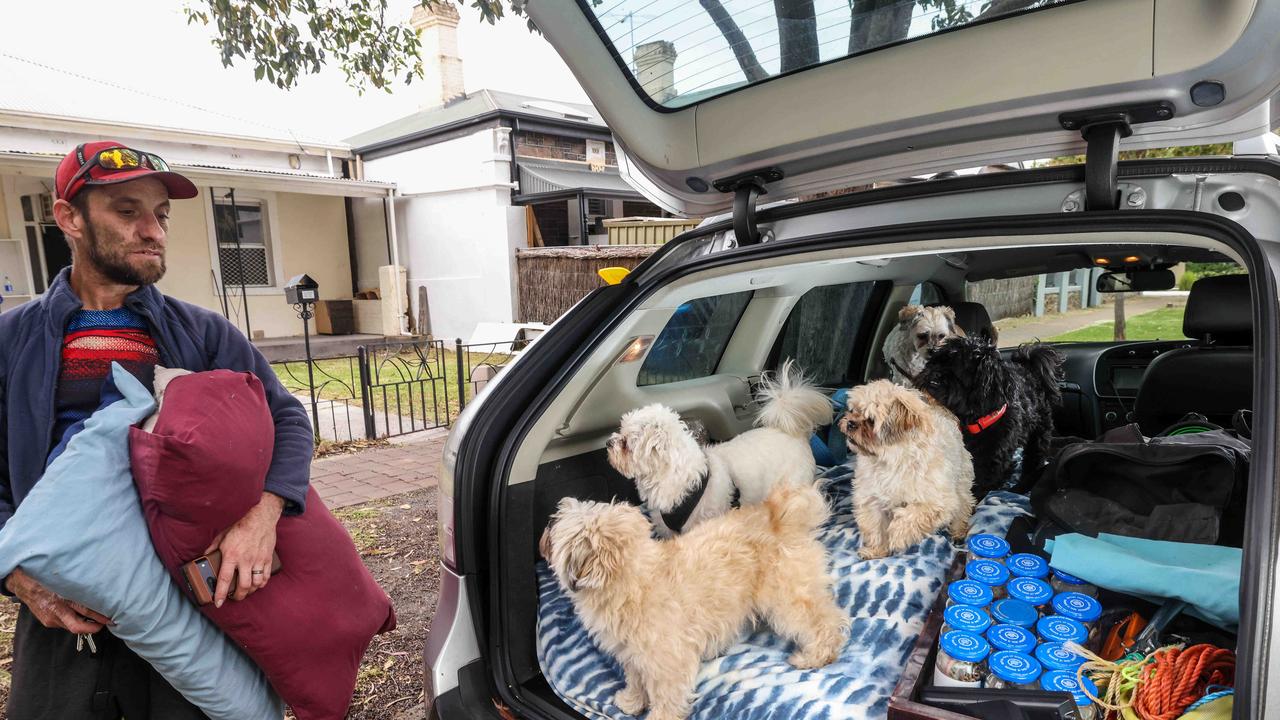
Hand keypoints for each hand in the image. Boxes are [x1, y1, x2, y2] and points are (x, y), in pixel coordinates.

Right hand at [5, 568, 112, 633]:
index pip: (84, 611)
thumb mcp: (64, 580)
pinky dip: (75, 622)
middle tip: (109, 623)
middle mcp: (56, 610)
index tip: (111, 617)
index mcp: (62, 598)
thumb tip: (99, 590)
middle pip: (78, 626)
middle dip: (95, 627)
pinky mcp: (47, 622)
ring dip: (86, 625)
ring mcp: (51, 618)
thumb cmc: (47, 579)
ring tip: (99, 620)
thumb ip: (79, 587)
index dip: (99, 616)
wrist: (23, 584)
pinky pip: (65, 624)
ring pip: (72, 626)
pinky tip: (82, 617)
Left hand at [205, 492, 284, 607]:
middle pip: (243, 586)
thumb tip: (204, 557)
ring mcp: (257, 560)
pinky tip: (257, 584)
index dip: (220, 594)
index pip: (224, 579)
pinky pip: (266, 576)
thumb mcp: (222, 536)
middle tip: (233, 598)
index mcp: (231, 555)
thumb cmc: (240, 527)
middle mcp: (245, 560)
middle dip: (237, 596)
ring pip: (256, 584)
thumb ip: (212, 548)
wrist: (260, 518)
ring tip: (245, 592)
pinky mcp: (267, 559)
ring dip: (250, 591)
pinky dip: (261, 584)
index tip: (218, 603)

■ ■ ■ ■ ■ ■ ■

An exact, complete copy of the lines above from the one with "index pip: (84, 611)" through the one with "pinky tip: (82, 617)" is the whole answer.

index pip: (84, 611)
thumb mcp: (64, 580)
pinky dip: (75, 622)
middle tip: (109, 623)
middle mcp: (56, 610)
index tip: (111, 617)
index mcp: (62, 598)
thumb tip: (99, 590)
middle pip: (78, 626)
middle dip: (95, 627)
pinky mcp: (47, 622)
ring dip: (86, 625)
ring mcp: (51, 618)
thumb cmc: (47, 579)
ring tip: (99, 620)
thumb ip: (79, 587)
index dip: (99, 616)
wrist: (23, 584)
pinky pip: (65, 624)
ring pip: (72, 626)
pinky tip: (82, 617)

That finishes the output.